- [EXERCISE INPUT]:
*-*-*

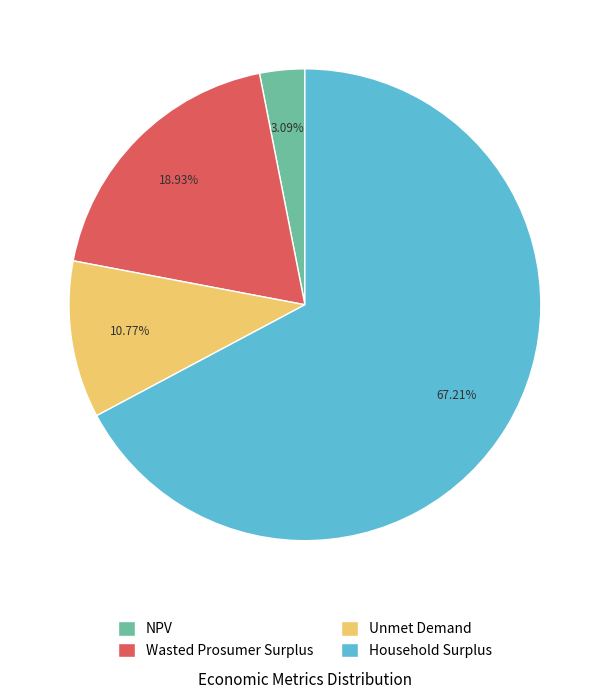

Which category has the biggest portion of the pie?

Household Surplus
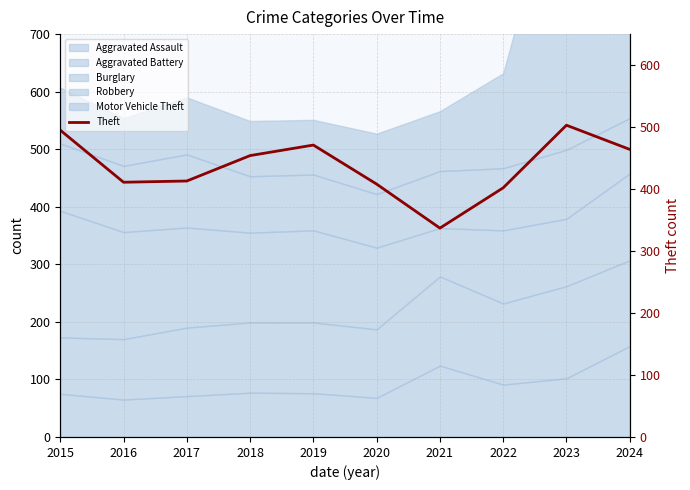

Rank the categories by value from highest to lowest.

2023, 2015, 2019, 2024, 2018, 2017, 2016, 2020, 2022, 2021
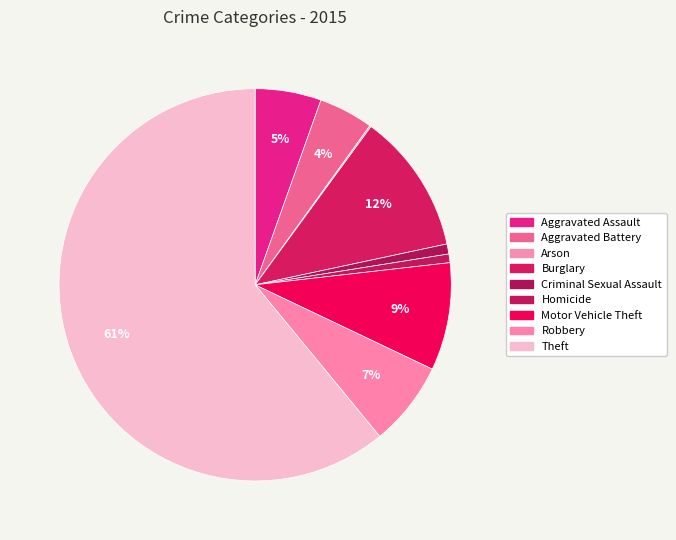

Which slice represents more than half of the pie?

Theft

*-*-*

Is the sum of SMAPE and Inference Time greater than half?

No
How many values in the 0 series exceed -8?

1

*-*-*

- [BRIEF]: Please pick out each line in the material above that contains the word "than" and copy it.

- [RESPONSE AREA]:
Which slice represents more than half of the pie?
Is the sum of SMAPE and Inference Time greater than half?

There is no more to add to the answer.